## Exercise prompt
Wherever a line in the records below contains "Rendered", copy that line.
===== Data in this exercise =====
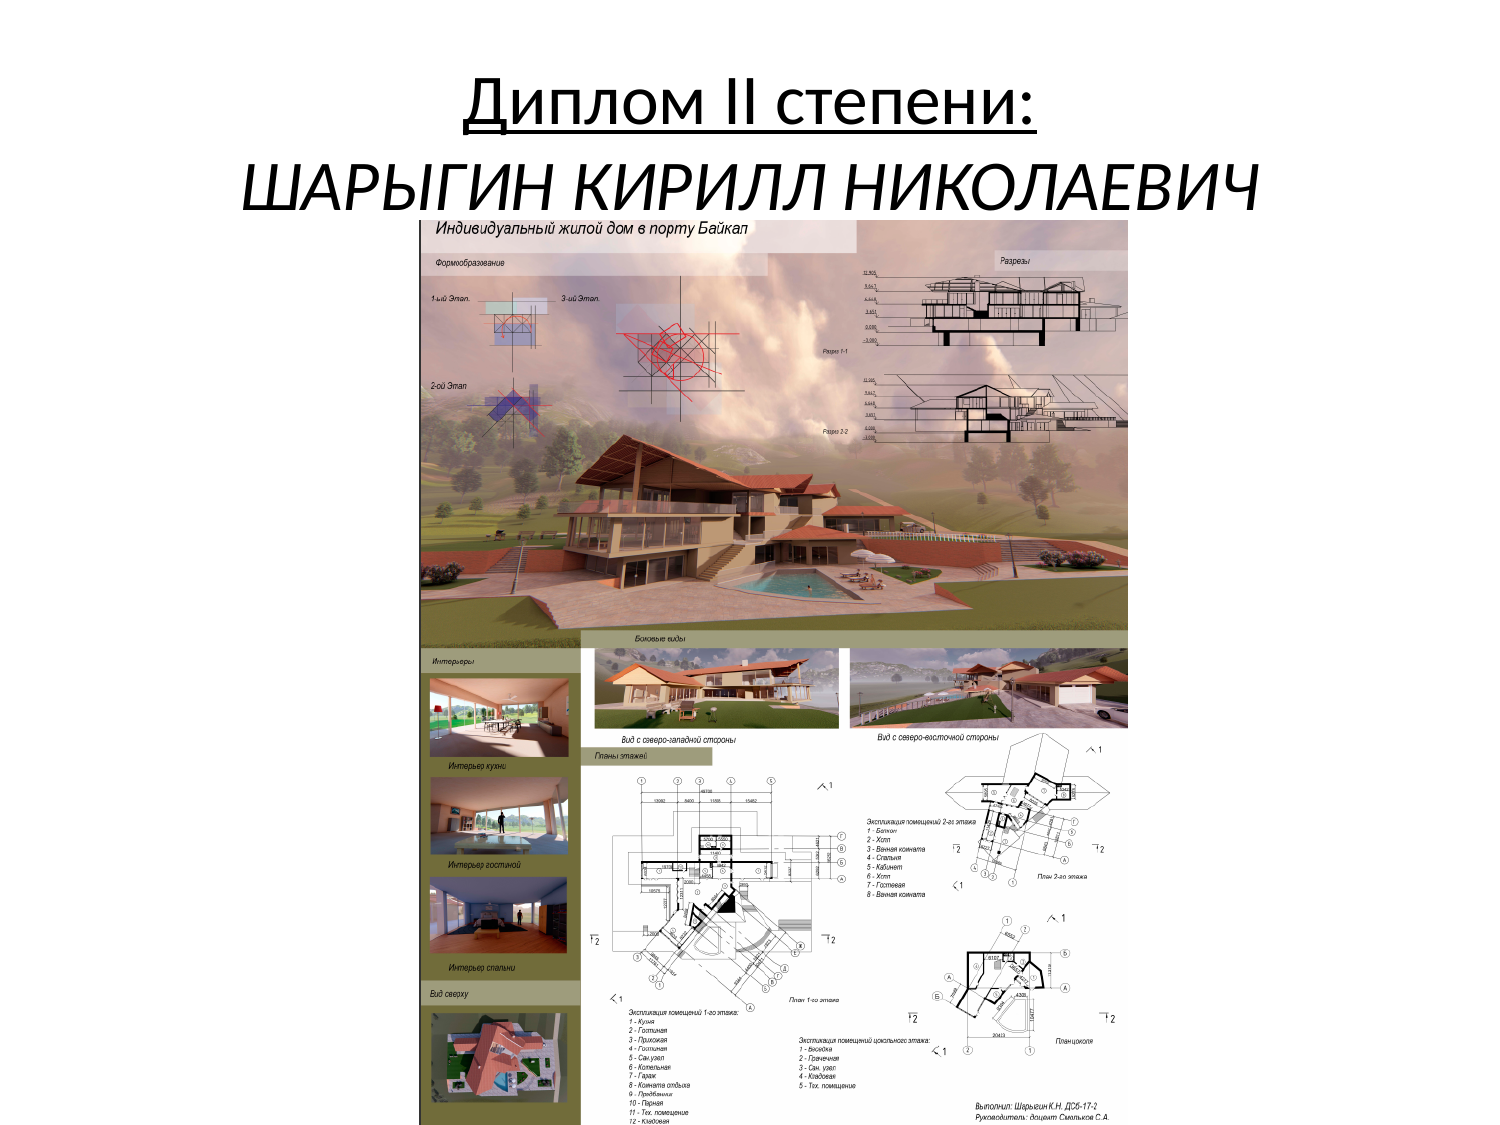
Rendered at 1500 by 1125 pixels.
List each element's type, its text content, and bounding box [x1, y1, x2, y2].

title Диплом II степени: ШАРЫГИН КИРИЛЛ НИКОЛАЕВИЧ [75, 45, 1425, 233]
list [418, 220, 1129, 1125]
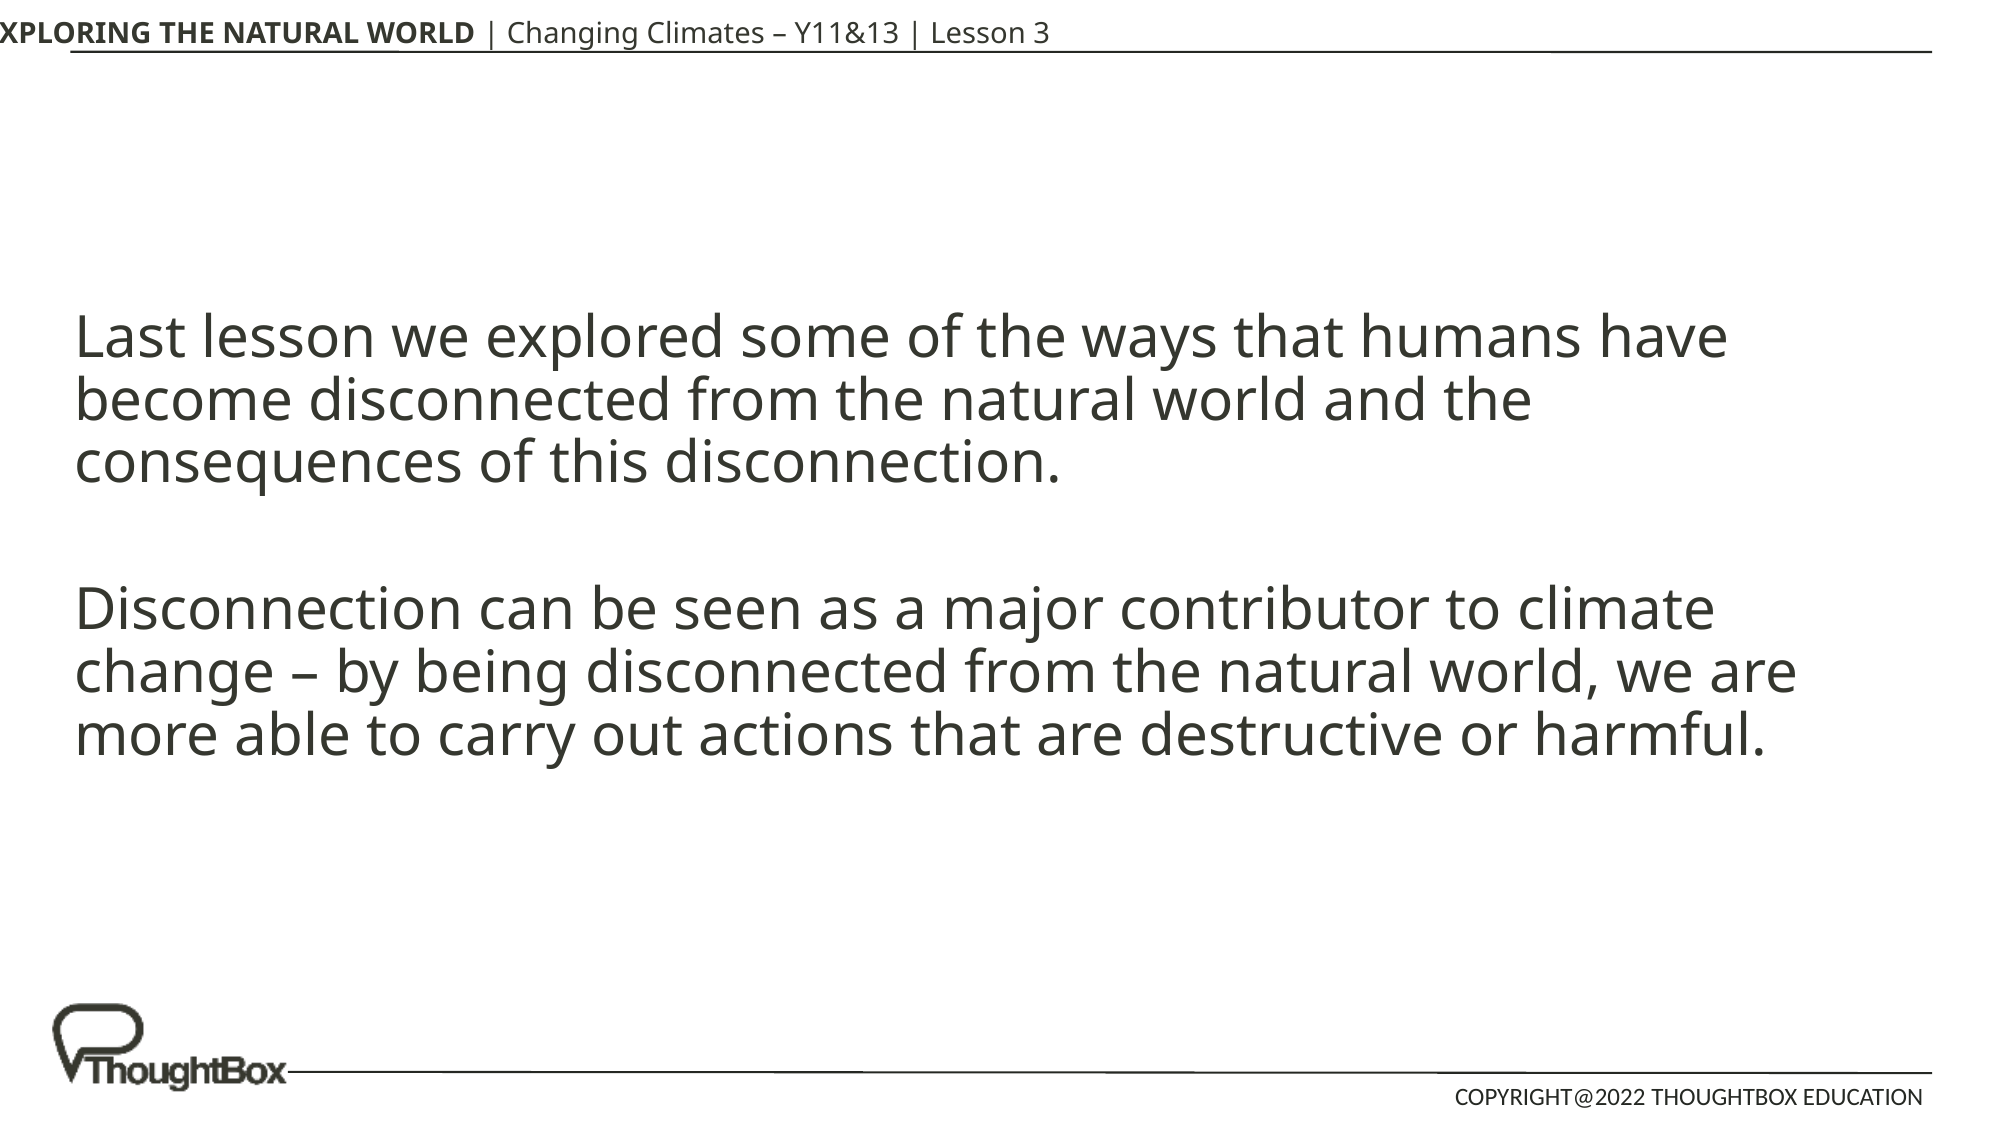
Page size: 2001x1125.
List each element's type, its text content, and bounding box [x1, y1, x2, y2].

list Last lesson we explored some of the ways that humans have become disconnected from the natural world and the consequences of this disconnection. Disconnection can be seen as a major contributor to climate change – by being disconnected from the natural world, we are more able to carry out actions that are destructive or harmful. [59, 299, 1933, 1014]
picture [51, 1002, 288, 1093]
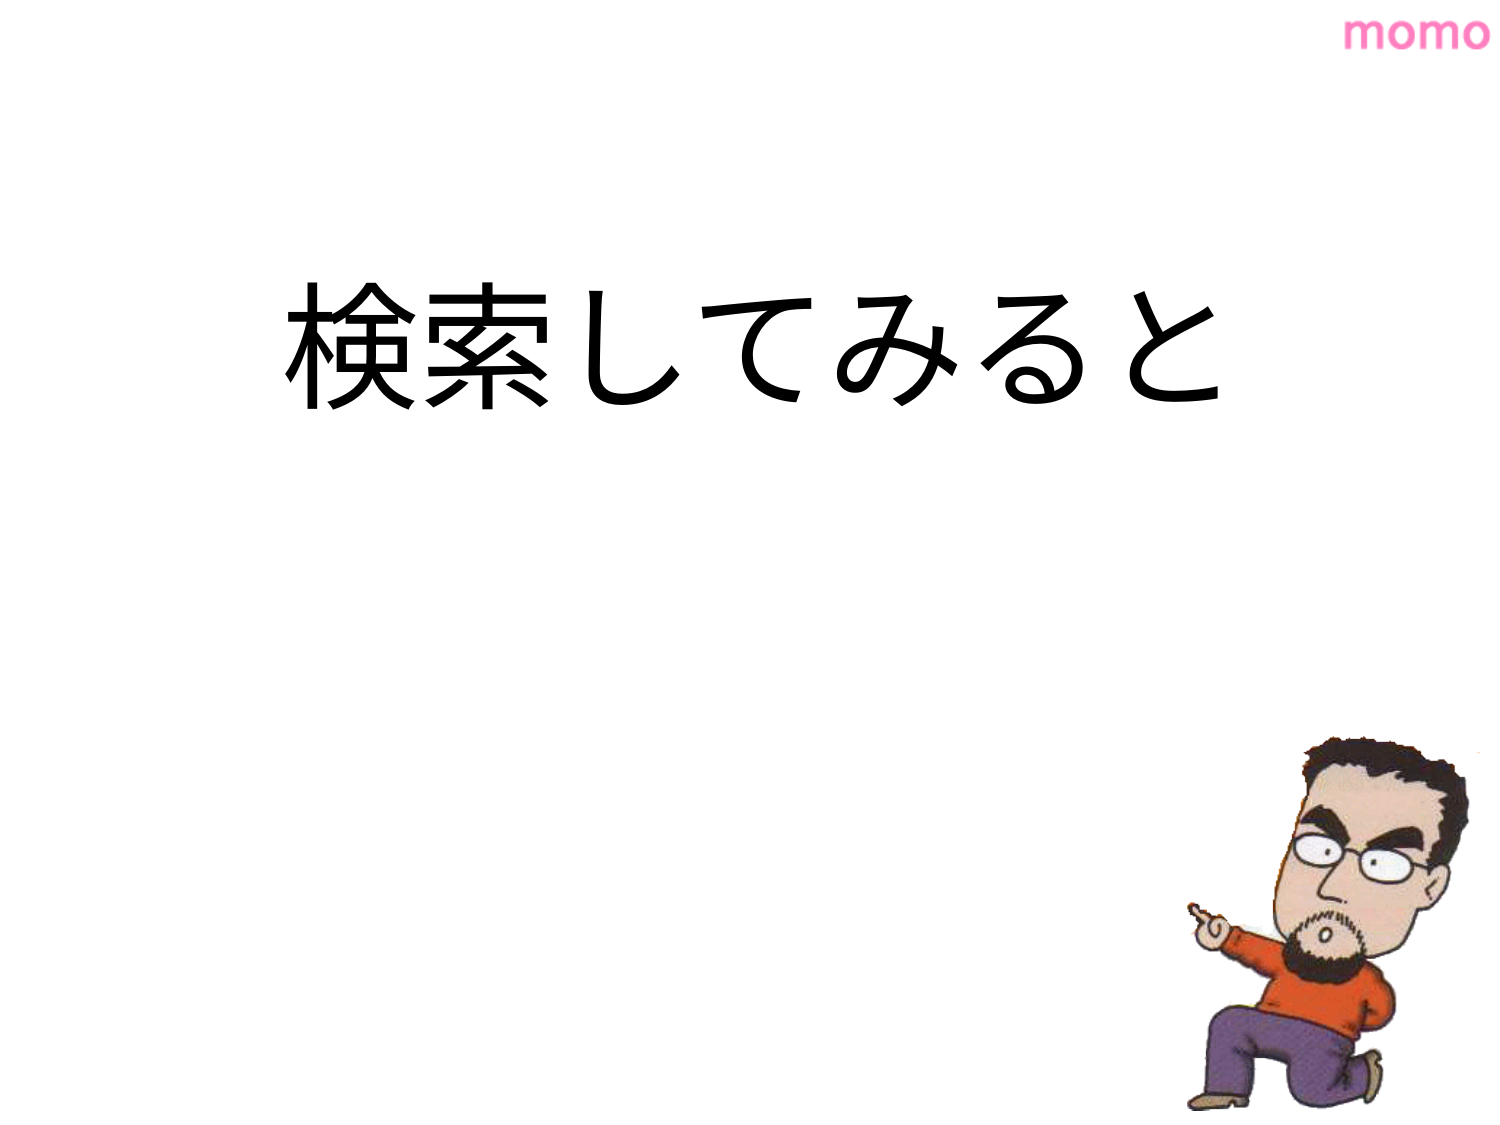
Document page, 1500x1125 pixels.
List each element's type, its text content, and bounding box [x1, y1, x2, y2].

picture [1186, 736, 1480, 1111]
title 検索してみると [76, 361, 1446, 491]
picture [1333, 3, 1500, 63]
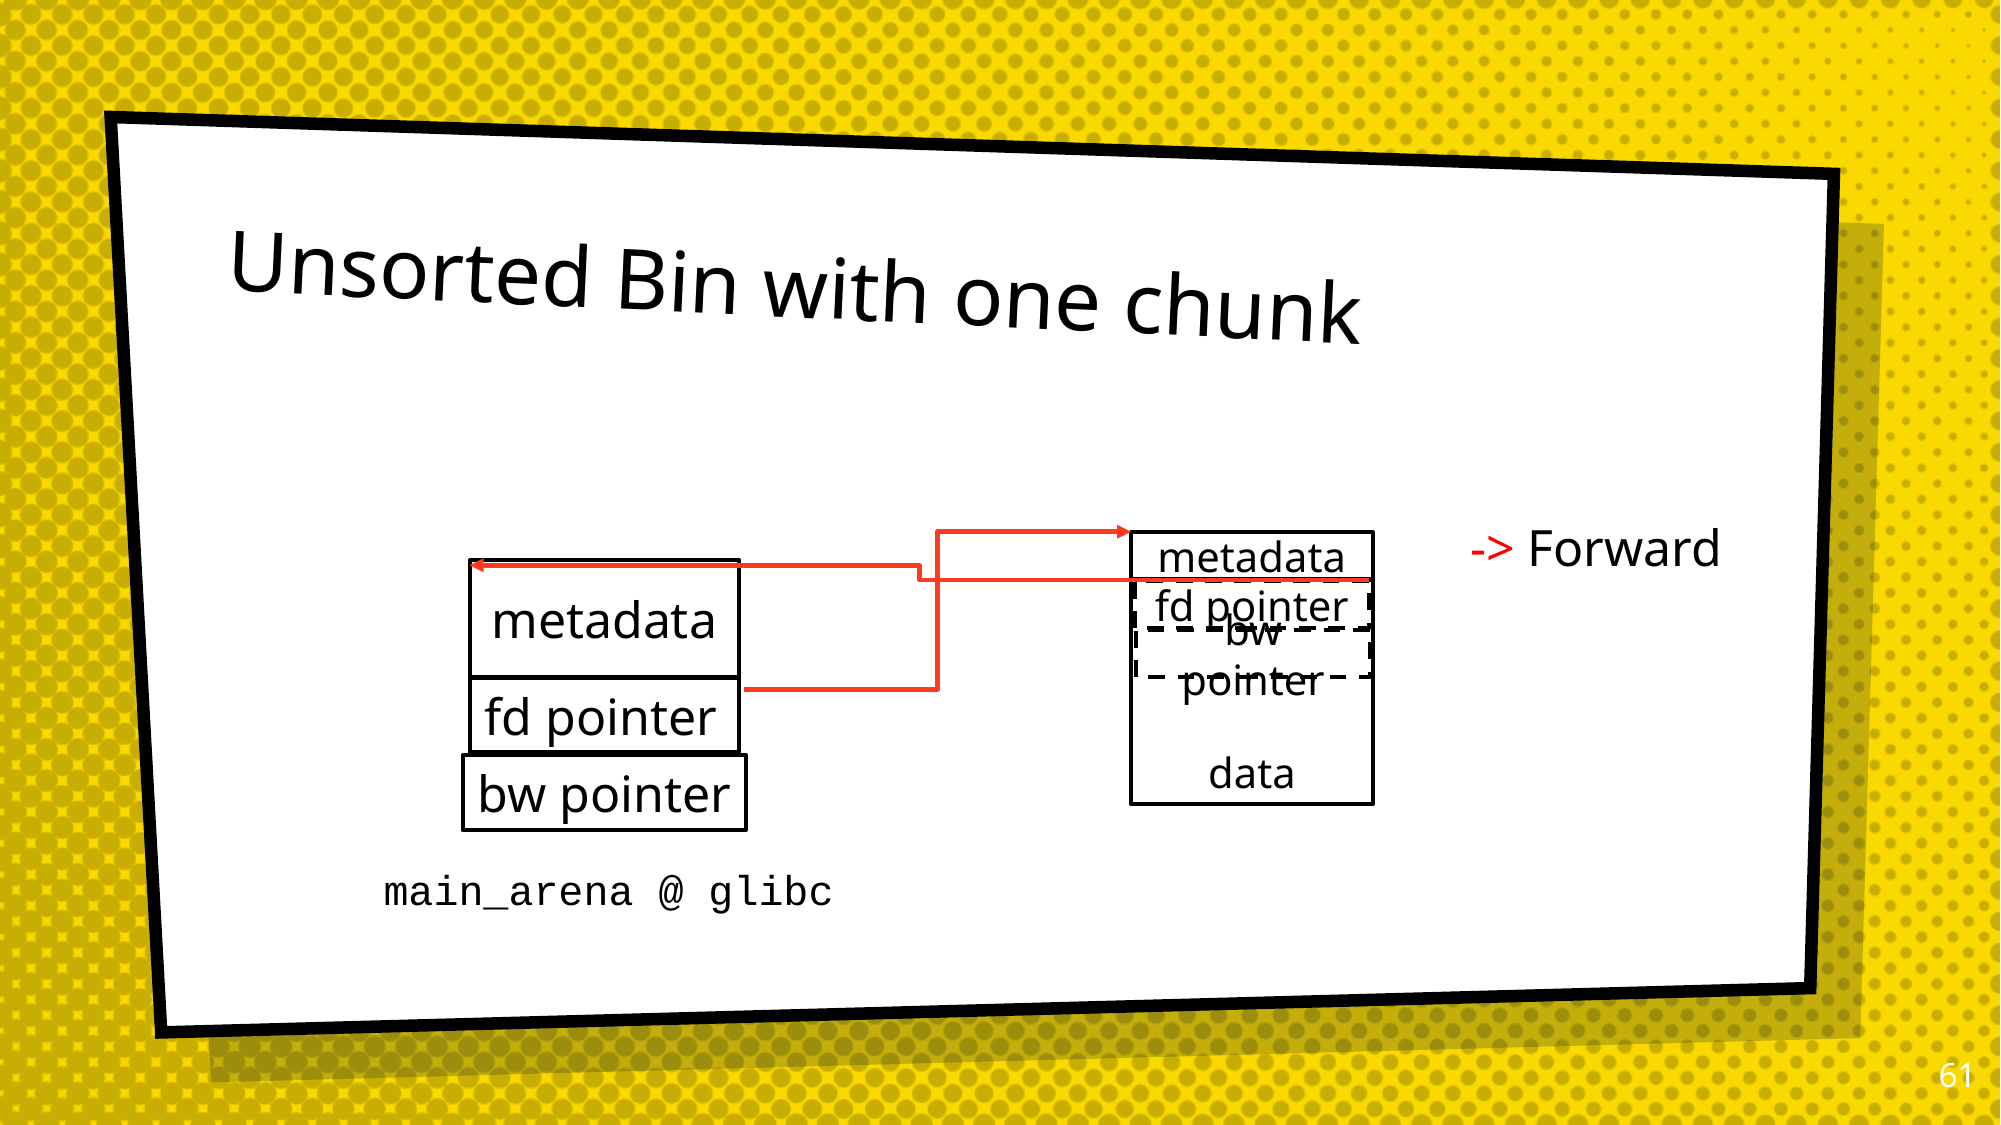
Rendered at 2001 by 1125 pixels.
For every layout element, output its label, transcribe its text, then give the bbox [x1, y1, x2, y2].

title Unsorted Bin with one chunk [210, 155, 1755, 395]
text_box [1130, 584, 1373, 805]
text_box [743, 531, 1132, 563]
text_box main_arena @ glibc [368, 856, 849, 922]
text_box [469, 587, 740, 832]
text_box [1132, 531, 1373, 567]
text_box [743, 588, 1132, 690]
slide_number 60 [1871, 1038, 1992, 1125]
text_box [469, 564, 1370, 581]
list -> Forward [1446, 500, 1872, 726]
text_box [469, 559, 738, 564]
=====
## Exercise answer
Rendered at 1500 by 1125 pixels.
Rendered at 2001 by 1125 pixels.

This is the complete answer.